*Task requirements*
Hand back all records exactly, pictures omitted.

○ ○ ○ ○

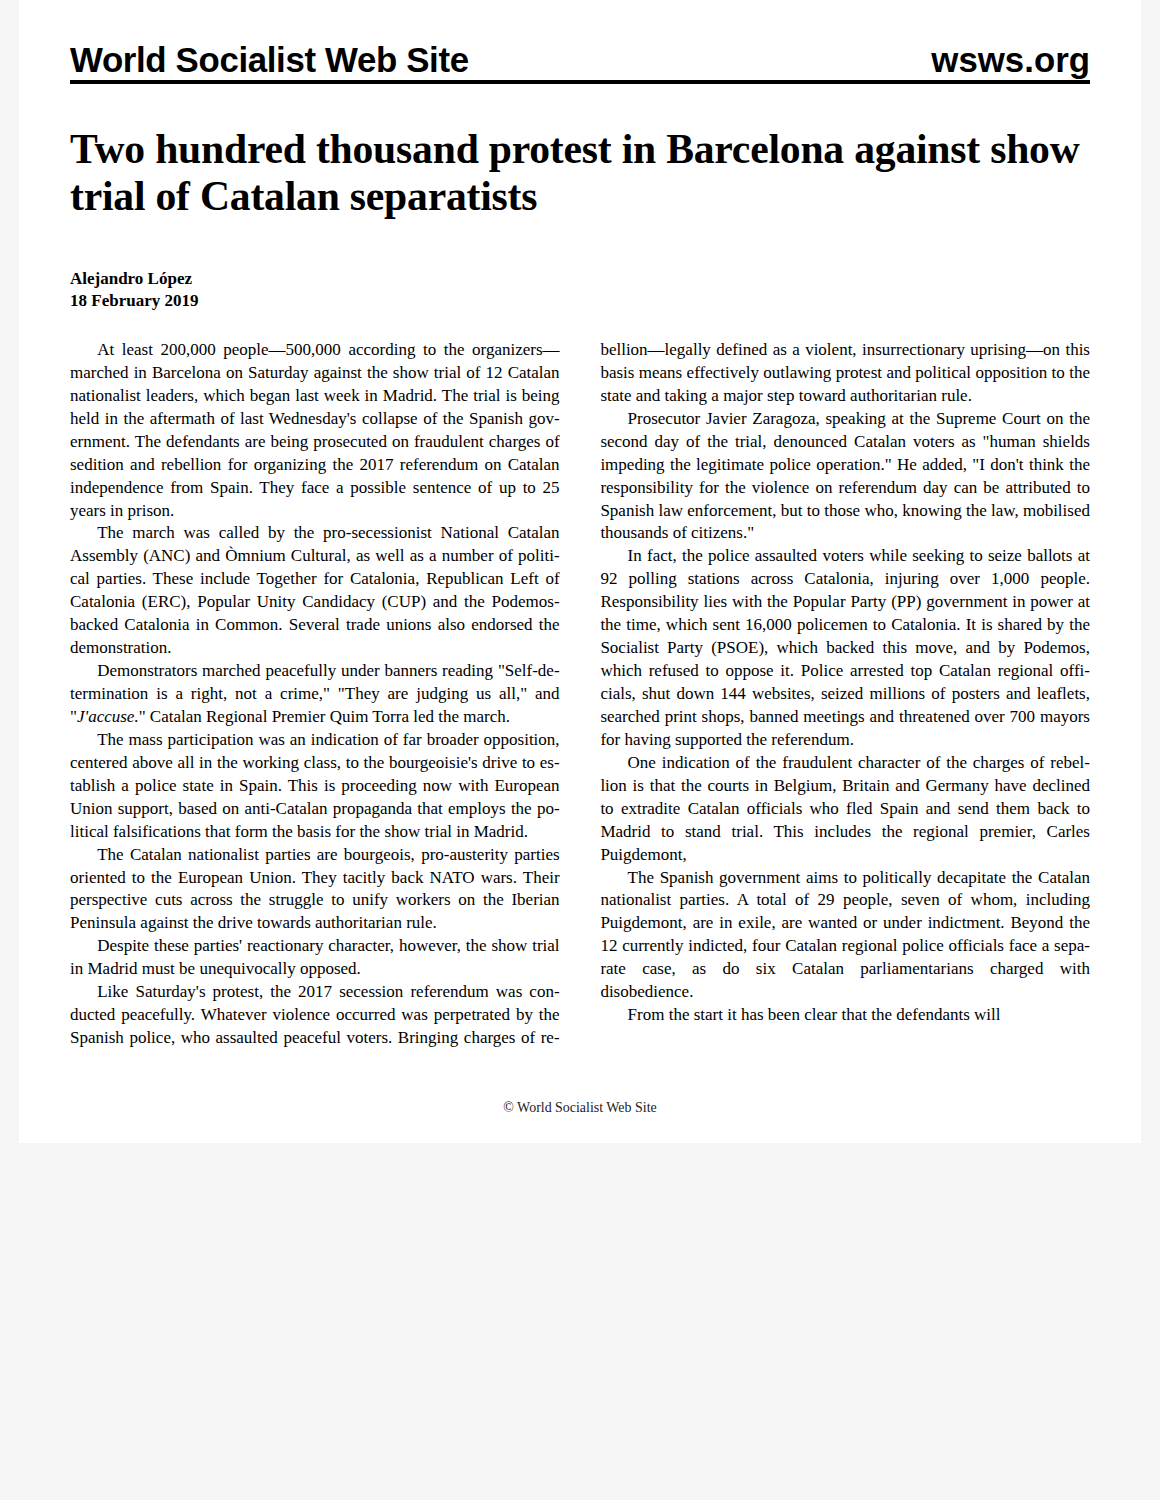World Socialist Web Site
wsws.org
Two hundred thousand protest in Barcelona against show trial of Catalan separatists
Alejandro López 18 February 2019
At least 200,000 people—500,000 according to the organizers—marched in Barcelona on Saturday against the show trial of 12 Catalan nationalist leaders, which began last week in Madrid. The trial is being held in the aftermath of last Wednesday's collapse of the Spanish government. The defendants are being prosecuted on fraudulent charges of sedition and rebellion for organizing the 2017 referendum on Catalan independence from Spain. They face a possible sentence of up to 25 years in prison.
The march was called by the pro-secessionist National Catalan Assembly (ANC) and Òmnium Cultural, as well as a number of political parties. These include Together for Catalonia, Republican Left of Catalonia (ERC), Popular Unity Candidacy (CUP) and the Podemos-backed Catalonia in Common. Several trade unions also endorsed the demonstration.
Demonstrators marched peacefully under banners reading "Self-determination is a right, not a crime," "They are judging us all," and "J'accuse." Catalan Regional Premier Quim Torra led the march.
The mass participation was an indication of far broader opposition, centered above all in the working class, to the bourgeoisie's drive to establish a police state in Spain. This is proceeding now with European Union support, based on anti-Catalan propaganda that employs the political falsifications that form the basis for the show trial in Madrid.
The Catalan nationalist parties are bourgeois, pro-austerity parties oriented to the European Union. They tacitly back NATO wars. Their perspective cuts across the struggle to unify workers on the Iberian Peninsula against the drive towards authoritarian rule.
Despite these parties' reactionary character, however, the show trial in Madrid must be unequivocally opposed.
Like Saturday's protest, the 2017 secession referendum was conducted peacefully. Whatever violence occurred was perpetrated by the Spanish police, who assaulted peaceful voters. Bringing charges of rebellion—legally defined as a violent, insurrectionary uprising—on this basis means effectively outlawing protest and political opposition to the state and taking a major step toward authoritarian rule.
Prosecutor Javier Zaragoza, speaking at the Supreme Court on the second day of the trial, denounced Catalan voters as "human shields impeding the legitimate police operation." He added, "I don't think the responsibility for the violence on referendum day can be attributed to Spanish law enforcement, but to those who, knowing the law, mobilised thousands of citizens."
In fact, the police assaulted voters while seeking to seize ballots at 92 polling stations across Catalonia, injuring over 1,000 people. Responsibility lies with the Popular Party (PP) government in power at the time, which sent 16,000 policemen to Catalonia. It is shared by the Socialist Party (PSOE), which backed this move, and by Podemos, which refused to oppose it. Police arrested top Catalan regional officials, shut down 144 websites, seized millions of posters and leaflets, searched print shops, banned meetings and threatened over 700 mayors for having supported the referendum.
One indication of the fraudulent character of the charges of rebellion is that the courts in Belgium, Britain and Germany have declined to extradite Catalan officials who fled Spain and send them back to Madrid to stand trial. This includes the regional premier, Carles Puigdemont,
The Spanish government aims to politically decapitate the Catalan nationalist parties. A total of 29 people, seven of whom, including Puigdemont, are in exile, are wanted or under indictment. Beyond the 12 currently indicted, four Catalan regional police officials face a separate case, as do six Catalan parliamentarians charged with disobedience.
From the start it has been clear that the defendants will
© World Socialist Web Site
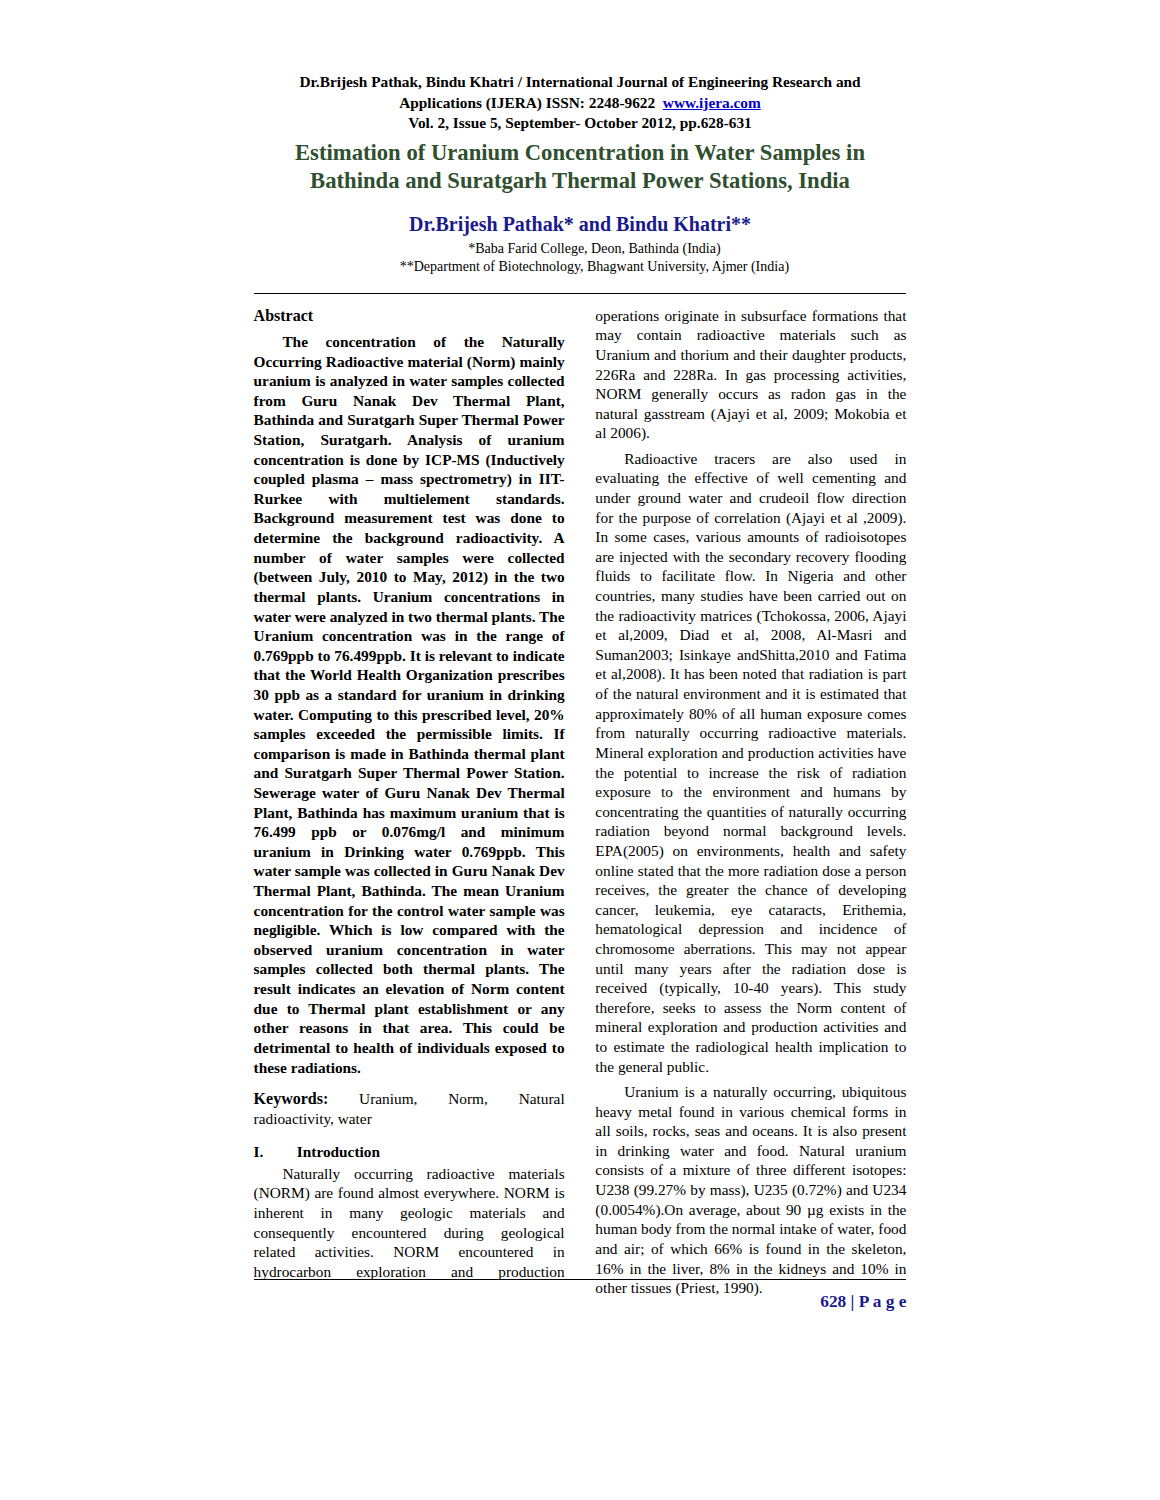Dr.Brijesh Pathak, Bindu Khatri / International Journal of Engineering Research and
Applications (IJERA) ISSN: 2248-9622 www.ijera.com
Vol. 2, Issue 5, September- October 2012, pp.628-631
Estimation of Uranium Concentration in Water Samples in Bathinda and Suratgarh Thermal Power Stations, India
Dr.Brijesh Pathak* and Bindu Khatri**
*Baba Farid College, Deon, Bathinda (India)
**Department of Biotechnology, Bhagwant University, Ajmer (India)
Abstract
The concentration of the Naturally Occurring Radioactive material (Norm) mainly uranium is analyzed in water samples collected from Guru Nanak Dev Thermal Plant, Bathinda and Suratgarh Super Thermal Power Station, Suratgarh. Analysis of uranium concentration is done by ICP-MS (Inductively coupled plasma – mass spectrometry) in IIT-Rurkee with multielement standards. Background measurement test was done to determine the background radioactivity. A number of water samples were collected (between July, 2010 to May, 2012) in the two thermal plants. Uranium concentrations in water were analyzed in two thermal plants. The Uranium concentration was in the range of 0.769ppb to 76.499ppb. It is relevant to indicate that the World Health Organization prescribes 30 ppb as a standard for uranium in drinking water. Computing to this prescribed level, 20% samples exceeded the permissible limits. If comparison is made in Bathinda thermal plant and Suratgarh Super Thermal Power Station. Sewerage water of Guru Nanak Dev Thermal Plant, Bathinda has maximum uranium that is 76.499 ppb or 0.076mg/l and minimum uranium in Drinking water 0.769ppb. This water sample was collected in Guru Nanak Dev Thermal Plant, Bathinda. The mean Uranium concentration for the control water sample was negligible. Which is low compared with the observed uranium concentration in water samples collected both thermal plants. The result indicates an elevation of Norm content due to Thermal plant establishment or any other reasons in that area. This could be detrimental to health of individuals exposed to these radiations.
Keywords: Uranium, Norm, Natural radioactivity, water
I. Introduction
Naturally occurring radioactive materials (NORM) are found almost everywhere. NORM is inherent in many geologic materials and consequently encountered during geological related activities. NORM encountered in hydrocarbon exploration and production operations originate in subsurface formations that may contain radioactive materials such as Uranium and thorium and their daughter products, 226Ra and 228Ra. In gas processing activities, NORM generally occurs as radon gas in the natural gasstream (Ajayi et al, 2009; Mokobia et al 2006).
Radioactive tracers are also used in evaluating the effective of well cementing and under ground water and crudeoil flow direction for the purpose of correlation (Ajayi et al ,2009). In some cases, various amounts of radioisotopes are injected with the secondary recovery flooding fluids to facilitate flow. In Nigeria and other countries, many studies have been carried out on the radioactivity matrices (Tchokossa, 2006, Ajayi et al,2009, Diad et al, 2008, Al-Masri and Suman2003; Isinkaye andShitta,2010 and Fatima et al,2008). It has been noted that radiation is part of the natural environment and it is estimated that approximately 80% of all human exposure comes from naturally occurring radioactive materials. Mineral exploration and production activities have the potential to increase the risk of radiation exposure to the environment and humans by concentrating the quantities of naturally occurring radiation beyond normal background levels. EPA(2005) on environments, health and safety online stated that the more radiation dose a person receives, the greater the chance of developing cancer, leukemia, eye cataracts, Erithemia, hematological depression and incidence of chromosome aberrations. This may not appear until many years after the radiation dose is received (typically, 10-40 years). This study therefore, seeks to assess the Norm content of mineral exploration and production activities and to estimate the radiological health implication to the general public.
Uranium is a naturally occurring, ubiquitous heavy metal found in various chemical forms in all soils, rocks, seas and oceans. It is also present in drinking water and food. Natural uranium consists of a mixture of three different isotopes: U238 (99.27% by mass), U235 (0.72%) and U234 (0.0054%).On average, about 90 µg exists in the human body from the normal intake of water, food and air; of which 66% is found in the skeleton, 16% in the liver, 8% in the kidneys and 10% in other tissues (Priest, 1990).
628 | P a g e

○ ○ ○ ○

*Your response*
World Socialist Web Site
wsws.org
Two hundred thousand protest in Barcelona against show trial of Catalan separatists
Alejandro López 18 February 2019
At least 200,000 people—500,000 according to the organizers—marched in Barcelona on Saturday against the show trial of 12 Catalan nationalist leaders, which began last week in Madrid. The trial is being held in the aftermath of last Wednesday's collapse of the Spanish government. The defendants are being prosecuted on fraudulent charges of sedition and rebellion for organizing the 2017 referendum on Catalan independence from Spain. They face a possible sentence of up to 25 years in prison.
The march was called by the pro-secessionist National Catalan Assembly (ANC) and Òmnium Cultural, as well as a number of political parties. These include Together for Catalonia, Republican Left of Catalonia (ERC), Popular Unity Candidacy (CUP) and the Podemos-backed Catalonia in Common. Several trade unions also endorsed the demonstration.
Demonstrators marched peacefully under banners reading "Self-determination is a right, not a crime," "They are judging us all," and "J'accuse." Catalan Regional Premier Quim Torra led the march.
The mass participation was an indication of far broader opposition, centered above all in the working class, to the bourgeoisie's drive to establish a police state in Spain. This is proceeding now with European Union support, based on anti-Catalan propaganda that employs the political falsifications that form the basis for the show trial in Madrid.
The Catalan nationalist parties are bourgeois, pro-austerity parties oriented to the European Union. They tacitly back NATO wars. Their perspective cuts across the struggle to unify workers on the Iberian Peninsula against the drive towards authoritarian rule.
Despite these parties' reactionary character, however, the show trial in Madrid must be unequivocally opposed.
Like Saturday's protest, the 2017 secession referendum was conducted peacefully. Whatever violence occurred was perpetrated by the Spanish police, who assaulted peaceful voters. Bringing charges of rebellion—legally defined as a violent, insurrectionary uprising—on this basis means effectively outlawing protest and political opposition to the state and taking a major step toward authoritarian rule.
Prosecutor Javier Zaragoza, speaking at the Supreme Court on the second day of the trial, denounced Catalan voters as "human shields impeding the legitimate police operation." He added, "I don't think the responsibility for the violence on referendum day can be attributed to Spanish law enforcement, but to those who, knowing the law, mobilised thousands of citizens."
In fact, the police assaulted voters while seeking to seize ballots at 92 polling stations across Catalonia, injuring over 1,000 people. Responsibility lies with the Popular Party (PP) government in power at the time, which sent 16,000 policemen to Catalonia. It is shared by the Socialist Party (PSOE), which backed this move, and by Podemos, which refused to oppose it. Police arrested top Catalan regional officials, shut down 144 websites, seized millions of posters and leaflets, searched print shops, banned meetings and threatened over 700 mayors for having supported the referendum.
One indication of the fraudulent character of the charges of rebellion is that the courts in Belgium, Britain and Germany have declined to extradite Catalan officials who fled Spain and send them back to Madrid to stand trial. This includes the regional premier, Carles Puigdemont,
The Spanish government aims to politically decapitate the Catalan nationalist parties. A total of 29 people, seven of whom, including Puigdemont, are in exile, are wanted or under indictment. Beyond the 12 currently indicted, four Catalan regional police officials face a separate case, as do six Catalan parliamentarians charged with disobedience.
From the start it has been clear that the defendants will
© World Socialist Web Site
Dr.Brijesh Pathak, Bindu Khatri / International Journal of Engineering Research and
Applications (IJERA) ISSN: 2248-9622 www.ijera.com
Vol. 2, Issue 5, September- October 2012, pp.628-631
Estimation of Uranium Concentration in Water Samples in Bathinda and Suratgarh Thermal Power Stations, India
Dr.Brijesh Pathak* and Bindu Khatri**
*Baba Farid College, Deon, Bathinda (India)
**Department of Biotechnology, Bhagwant University, Ajmer (India)
Abstract
The concentration of the Naturally Occurring Radioactive material (Norm) mainly uranium is analyzed in water samples collected from Guru Nanak Dev Thermal Plant, Bathinda and Suratgarh Super Thermal Power Station, Suratgarh. Analysis of uranium concentration is done by ICP-MS (Inductively coupled plasma – mass spectrometry) in IIT-Rurkee with multielement standards. Background measurement test was done to determine the background radioactivity. A number of water samples were collected (between July, 2010 to May, 2012) in the two thermal plants. Uranium concentrations in water were analyzed in two thermal plants. The Uranium concentration was in the range of 0.769ppb to 76.499ppb. It is relevant to indicate that the World Health Organization prescribes 30 ppb as a standard for uranium in drinking water. Computing to this prescribed level, 20% samples exceeded the permissible limits. If comparison is made in Bathinda thermal plant and Suratgarh Super Thermal Power Station. Sewerage water of Guru Nanak Dev Thermal Plant, Bathinda has maximum uranium that is 76.499 ppb or 0.076mg/l and minimum uranium in Drinking water 0.769ppb. This water sample was collected in Guru Nanak Dev Thermal Plant, Bathinda. The mean Uranium concentration for the control water sample was negligible. Which is low compared with the observed uranium concentration in water samples collected both thermal plants. The result indicates an elevation of Norm content due to Thermal plant establishment or any other reasons in that area. This could be detrimental to health of individuals exposed to these radiations.
Keywords: Uranium, Norm, Natural radioactivity, water
I. Introduction
Naturally occurring radioactive materials (NORM) are found almost everywhere. NORM is inherent in many geologic materials and consequently encountered during geological related activities. NORM encountered in hydrocarbon exploration and production operations originate in subsurface formations that may contain radioactive materials such as Uranium and thorium and their daughter products, 226Ra and 228Ra. In gas processing activities, NORM generally occurs as radon gas in the natural gasstream (Ajayi et al, 2009; Mokobia et al 2006).
Radioactive tracers are also used in evaluating the effective of well cementing and under ground water and crudeoil flow direction for the purpose of correlation (Ajayi et al ,2009). In some cases, various amounts of radioisotopes are injected with the secondary recovery flooding fluids to facilitate flow. In Nigeria and other countries, many studies have been carried out on the radioactivity matrices (Tchokossa, 2006, Ajayi et al,2009, Diad et al, 2008, Al-Masri and Suman2003; Isinkaye andShitta,2010 and Fatima et al,2008). It has been noted that radiation is part of the natural environment and it is estimated that approximately 80% of all human exposure comes from naturally occurring radioactive materials. Mineral exploration and production activities have the potential to increase the risk of radiation exposure to the environment and humans by concentrating the quantities of naturally occurring radiation beyond normal background levels. EPA(2005) on environments, health and safety online stated that the more radiation dose a person receives, the greater the chance of developing cancer, leukemia, eye cataracts, Erithemia, hematological depression and incidence of chromosome aberrations. This may not appear until many years after the radiation dose is received (typically, 10-40 years). This study therefore, seeks to assess the Norm content of mineral exploration and production activities and to estimate the radiological health implication to the general public.
Uranium is a naturally occurring, ubiquitous heavy metal found in various chemical forms in all soils, rocks, seas and oceans. It is also present in drinking water and food. Natural uranium consists of a mixture of three different isotopes: U238 (99.27% by mass), U235 (0.72%) and U234 (0.0054%).On average, about 90 µg exists in the human body from the normal intake of water, food and air; of which 66% is found in the skeleton, 16% in the liver, 8% in the kidneys and 10% in other tissues (Priest, 1990).
628 | P a g e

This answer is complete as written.